**TASK ITEM:**
Reproduce only the entries from the line containing "in kg being" up to and including the line containing "Result: 35 °C", replacing "inspection" with "examination" wherever it occurs and leaving all else unchanged.

**THE INPUT:**
════════
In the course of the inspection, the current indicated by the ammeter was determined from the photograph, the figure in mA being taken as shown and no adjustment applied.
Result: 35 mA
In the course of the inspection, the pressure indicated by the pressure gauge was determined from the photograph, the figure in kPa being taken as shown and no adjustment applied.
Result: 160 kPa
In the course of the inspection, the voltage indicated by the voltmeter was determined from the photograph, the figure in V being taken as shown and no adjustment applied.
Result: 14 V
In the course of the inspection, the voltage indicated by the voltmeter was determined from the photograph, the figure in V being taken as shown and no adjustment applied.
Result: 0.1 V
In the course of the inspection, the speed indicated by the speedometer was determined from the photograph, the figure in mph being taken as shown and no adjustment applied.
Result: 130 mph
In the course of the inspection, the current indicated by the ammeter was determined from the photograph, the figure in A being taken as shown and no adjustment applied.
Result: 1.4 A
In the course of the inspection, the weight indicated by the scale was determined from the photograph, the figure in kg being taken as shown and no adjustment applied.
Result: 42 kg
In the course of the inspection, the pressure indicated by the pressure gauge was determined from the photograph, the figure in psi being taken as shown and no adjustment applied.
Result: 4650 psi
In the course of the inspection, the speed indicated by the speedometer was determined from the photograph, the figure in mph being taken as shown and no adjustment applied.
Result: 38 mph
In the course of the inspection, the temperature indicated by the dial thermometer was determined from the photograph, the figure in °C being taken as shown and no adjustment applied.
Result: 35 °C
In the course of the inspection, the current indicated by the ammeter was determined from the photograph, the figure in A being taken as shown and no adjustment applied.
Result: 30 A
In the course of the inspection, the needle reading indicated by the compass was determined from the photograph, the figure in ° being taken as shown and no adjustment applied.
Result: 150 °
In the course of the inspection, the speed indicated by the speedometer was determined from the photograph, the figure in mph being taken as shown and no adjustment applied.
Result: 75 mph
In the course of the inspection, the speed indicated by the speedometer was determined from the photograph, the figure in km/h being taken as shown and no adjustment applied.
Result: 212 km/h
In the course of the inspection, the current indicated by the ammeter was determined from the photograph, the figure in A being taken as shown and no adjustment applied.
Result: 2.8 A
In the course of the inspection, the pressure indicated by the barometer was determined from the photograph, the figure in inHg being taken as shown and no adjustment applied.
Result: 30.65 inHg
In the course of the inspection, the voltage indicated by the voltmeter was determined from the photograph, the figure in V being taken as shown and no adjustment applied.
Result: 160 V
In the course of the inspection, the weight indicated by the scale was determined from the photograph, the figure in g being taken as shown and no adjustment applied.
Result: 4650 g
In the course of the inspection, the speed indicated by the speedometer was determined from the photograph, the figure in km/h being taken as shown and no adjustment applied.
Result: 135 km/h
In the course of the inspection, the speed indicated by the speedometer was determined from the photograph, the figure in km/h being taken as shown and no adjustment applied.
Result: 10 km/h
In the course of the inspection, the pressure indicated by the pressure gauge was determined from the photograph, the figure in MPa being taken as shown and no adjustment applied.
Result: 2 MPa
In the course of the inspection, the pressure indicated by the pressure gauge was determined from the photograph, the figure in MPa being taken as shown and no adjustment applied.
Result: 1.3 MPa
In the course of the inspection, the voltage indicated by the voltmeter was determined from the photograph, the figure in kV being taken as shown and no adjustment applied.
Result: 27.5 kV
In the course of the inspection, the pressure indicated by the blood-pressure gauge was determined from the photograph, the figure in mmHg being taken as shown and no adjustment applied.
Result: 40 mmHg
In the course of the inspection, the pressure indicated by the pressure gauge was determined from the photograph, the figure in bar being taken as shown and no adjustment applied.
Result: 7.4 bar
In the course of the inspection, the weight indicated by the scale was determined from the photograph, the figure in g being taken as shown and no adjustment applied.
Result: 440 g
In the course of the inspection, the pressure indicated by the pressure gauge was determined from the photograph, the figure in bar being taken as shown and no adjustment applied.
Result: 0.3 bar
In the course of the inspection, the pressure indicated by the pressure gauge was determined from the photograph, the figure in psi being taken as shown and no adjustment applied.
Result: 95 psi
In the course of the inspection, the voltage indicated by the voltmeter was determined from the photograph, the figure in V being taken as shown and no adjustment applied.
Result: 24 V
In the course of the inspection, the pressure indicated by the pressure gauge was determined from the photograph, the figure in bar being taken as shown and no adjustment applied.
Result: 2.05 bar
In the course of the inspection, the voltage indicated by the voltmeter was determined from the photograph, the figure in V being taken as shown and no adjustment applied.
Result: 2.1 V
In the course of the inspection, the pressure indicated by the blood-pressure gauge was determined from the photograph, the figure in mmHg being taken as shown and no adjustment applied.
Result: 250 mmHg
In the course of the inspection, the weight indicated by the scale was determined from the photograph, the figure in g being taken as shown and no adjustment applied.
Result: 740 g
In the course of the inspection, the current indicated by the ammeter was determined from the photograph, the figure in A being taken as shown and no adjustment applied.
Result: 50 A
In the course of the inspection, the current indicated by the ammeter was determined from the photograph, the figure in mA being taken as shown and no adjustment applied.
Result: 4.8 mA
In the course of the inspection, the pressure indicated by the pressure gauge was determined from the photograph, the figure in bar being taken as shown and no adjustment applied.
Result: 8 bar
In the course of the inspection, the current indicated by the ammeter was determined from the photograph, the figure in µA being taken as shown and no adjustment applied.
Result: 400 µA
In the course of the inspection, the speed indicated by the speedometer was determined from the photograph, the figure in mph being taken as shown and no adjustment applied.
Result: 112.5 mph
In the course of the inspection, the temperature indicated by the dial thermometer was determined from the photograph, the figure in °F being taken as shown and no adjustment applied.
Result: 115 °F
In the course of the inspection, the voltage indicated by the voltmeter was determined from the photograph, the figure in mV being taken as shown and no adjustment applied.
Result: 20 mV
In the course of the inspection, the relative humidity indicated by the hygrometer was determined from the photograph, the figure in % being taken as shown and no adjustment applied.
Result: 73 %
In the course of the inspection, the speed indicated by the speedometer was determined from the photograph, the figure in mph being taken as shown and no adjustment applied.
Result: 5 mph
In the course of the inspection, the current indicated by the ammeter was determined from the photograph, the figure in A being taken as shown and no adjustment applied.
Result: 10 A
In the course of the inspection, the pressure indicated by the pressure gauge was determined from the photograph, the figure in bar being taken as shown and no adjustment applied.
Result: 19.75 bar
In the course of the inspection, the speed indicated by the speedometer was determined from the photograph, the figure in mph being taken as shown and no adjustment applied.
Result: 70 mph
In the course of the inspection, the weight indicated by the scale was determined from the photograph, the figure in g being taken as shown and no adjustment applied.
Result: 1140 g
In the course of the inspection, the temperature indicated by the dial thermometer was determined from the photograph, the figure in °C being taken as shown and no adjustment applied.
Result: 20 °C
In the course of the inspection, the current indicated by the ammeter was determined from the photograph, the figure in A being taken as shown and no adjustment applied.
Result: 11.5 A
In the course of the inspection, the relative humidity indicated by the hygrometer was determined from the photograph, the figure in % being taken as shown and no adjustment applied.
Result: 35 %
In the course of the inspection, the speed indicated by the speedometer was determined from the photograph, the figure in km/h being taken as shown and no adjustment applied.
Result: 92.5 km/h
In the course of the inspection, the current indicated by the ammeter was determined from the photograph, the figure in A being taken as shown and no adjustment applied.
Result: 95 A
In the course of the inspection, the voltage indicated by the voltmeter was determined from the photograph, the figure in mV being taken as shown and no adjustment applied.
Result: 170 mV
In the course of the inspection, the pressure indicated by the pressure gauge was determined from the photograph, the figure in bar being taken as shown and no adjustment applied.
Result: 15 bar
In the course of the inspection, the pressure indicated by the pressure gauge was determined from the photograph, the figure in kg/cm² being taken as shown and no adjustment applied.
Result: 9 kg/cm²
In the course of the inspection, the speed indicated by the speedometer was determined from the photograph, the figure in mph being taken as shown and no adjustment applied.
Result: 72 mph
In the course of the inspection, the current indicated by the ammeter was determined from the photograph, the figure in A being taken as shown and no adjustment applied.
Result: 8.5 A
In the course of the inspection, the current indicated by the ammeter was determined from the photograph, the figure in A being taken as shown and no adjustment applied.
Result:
════════
**YOUR SOLUTION:**
In the course of the examination, the weight indicated by the scale was determined from the photograph, the figure in kg being taken as shown and no adjustment applied.
Result: 42 kg
In the course of the examination, the pressure indicated by the pressure gauge was determined from the photograph, the figure in psi being taken as shown and no adjustment applied.
Result: 4650 psi
In the course of the examination, the speed indicated by the speedometer was determined from the photograph, the figure in mph being taken as shown and no adjustment applied.
Result: 38 mph
In the course of the examination, the temperature indicated by the dial thermometer was determined from the photograph, the figure in °C being taken as shown and no adjustment applied.
Result: 35 °C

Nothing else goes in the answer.